Carbs– Add cooked rice or pasta, or mix through boiled or roasted potatoes for a potato and mushroom salad.
Fruit– You could add some fruit such as pears or apple to this salad for a touch of sweetness. Slice them into thin matchsticks. Or, make a mushroom avocado salad (yes, avocado is a fruit!).
You can keep the salad for up to 3 days in the fridge, but I would recommend storing the dressing separately so the spinach and mushroom salad doesn’t go soggy. You can reuse little jars, or buy some specifically. Make sure the mushrooms are completely cold before putting them with the spinach.
If you want a warm salad, you can chuck the mushrooms back into a pan to warm them up, before serving them on top of the spinach and topping with creamy vegan dressing.
I wouldn’t recommend freezing any of the components of this creamy mushroom salad.
If you like healthy lunch recipes…
You might like my favourite easy salad recipes:
- Babycorn salad with Asian dressing
- Tofu buddha bowl with peanut sauce
- Vegan tofu katsu salad
- Miso edamame and cauliflower salad
- Mexican buddha bowl with fajita veg
Creamy Mushroom Salad
- Large frying pan
- Blender (full sized, bullet or immersion)
For the salad
- 4 tbsp mixed seeds toasted
- 1 tbsp cooking oil
- 500 g mushrooms
- 1 400g can chickpeas drained and rinsed
- 2 tbsp nutritional yeast
- 1 tbsp soy sauce or tamari
- ½ tbsp maple syrup
- 100 g spinach
For the dressing
- 30 g cashews
- 3 tbsp oat milk
- 1 tbsp white wine vinegar
- ½ tbsp miso
- ½ lemon juiced
- 1 tsp dijon mustard
- 1 garlic clove peeled
- ¼ tsp sea salt
- To begin, soak the cashews in boiling water to soften them whilst you prepare the mushrooms.
- Add the toasted seeds to the blender and pulse until they form a coarse crumb.
- Heat the oil in the frying pan over a medium-high heat, then add the mushrooms.
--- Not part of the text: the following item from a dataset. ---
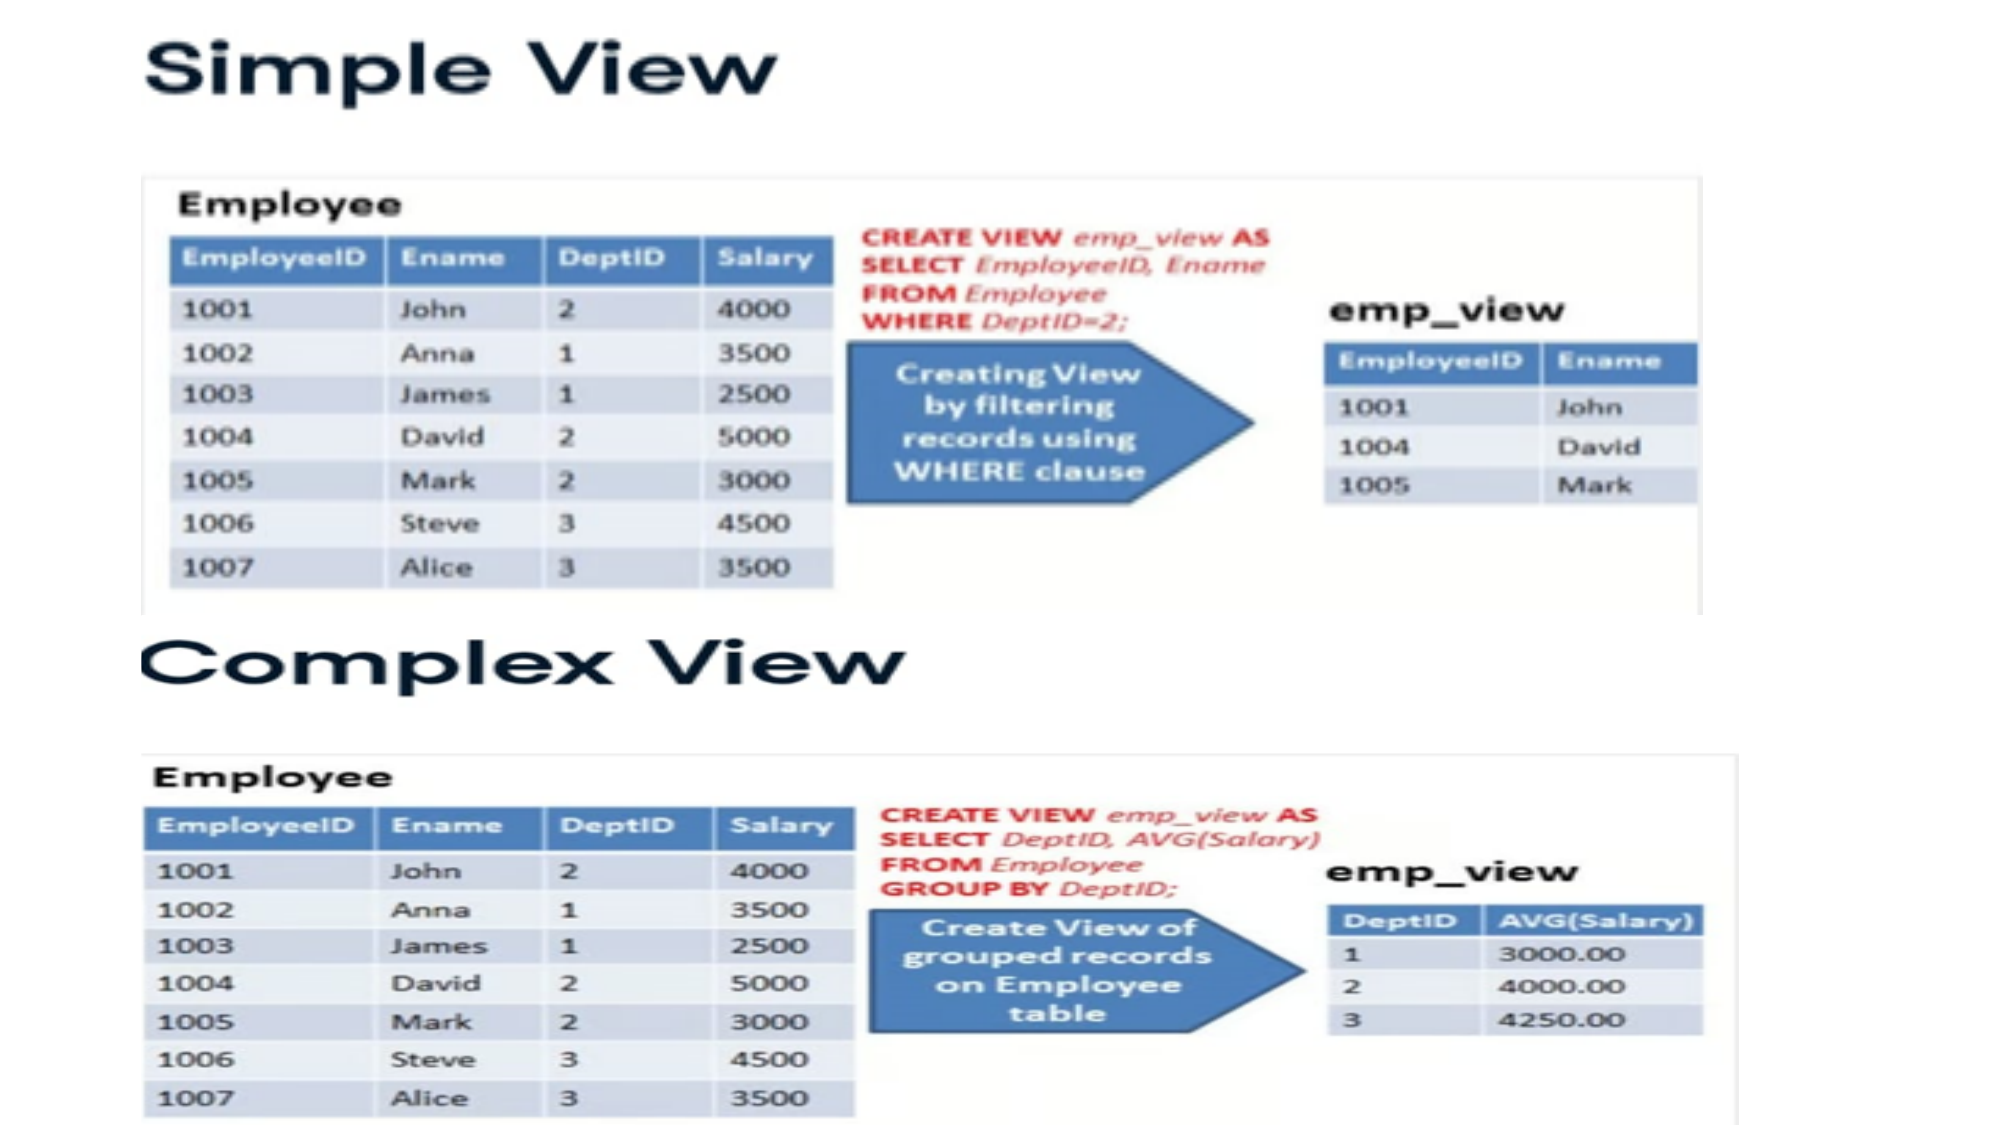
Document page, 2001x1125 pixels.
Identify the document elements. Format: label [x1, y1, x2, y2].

picture [141, 0, 1740, 1125]
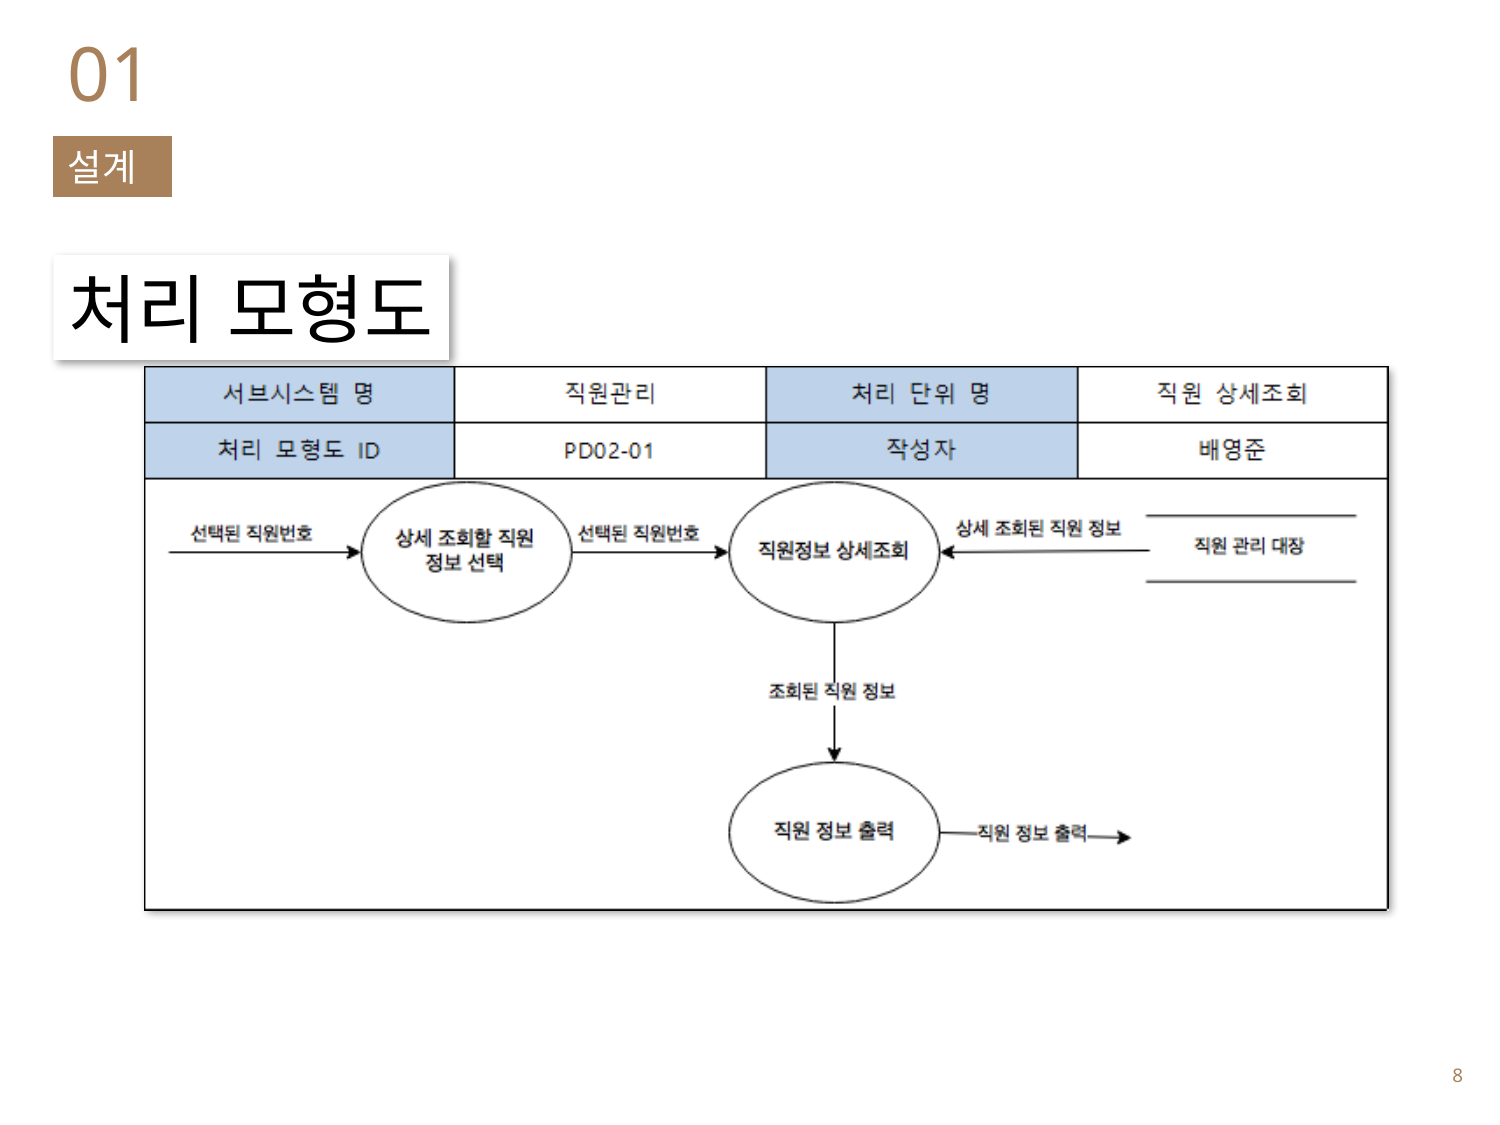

Fry, stirring, for 7-8 minutes, until all of the liquid released by the mushrooms has cooked off.
- Add the chickpeas to the pan, and stir, then sprinkle over the ground seeds, nutritional yeast, soy sauce and maple syrup. Stir well to coat the mushrooms then season with salt and pepper to taste.
- Remove the mushrooms from the heat.
- Drain the cashews, then blend them until smooth along with the oat milk, white wine vinegar, miso, lemon juice, dijon mustard, garlic and sea salt.
- Either serve straight away and enjoy it warm, or let the mushrooms cool for a cold salad later. Serve by portioning the mushroom mixture onto a bed of spinach, then drizzling over the dressing.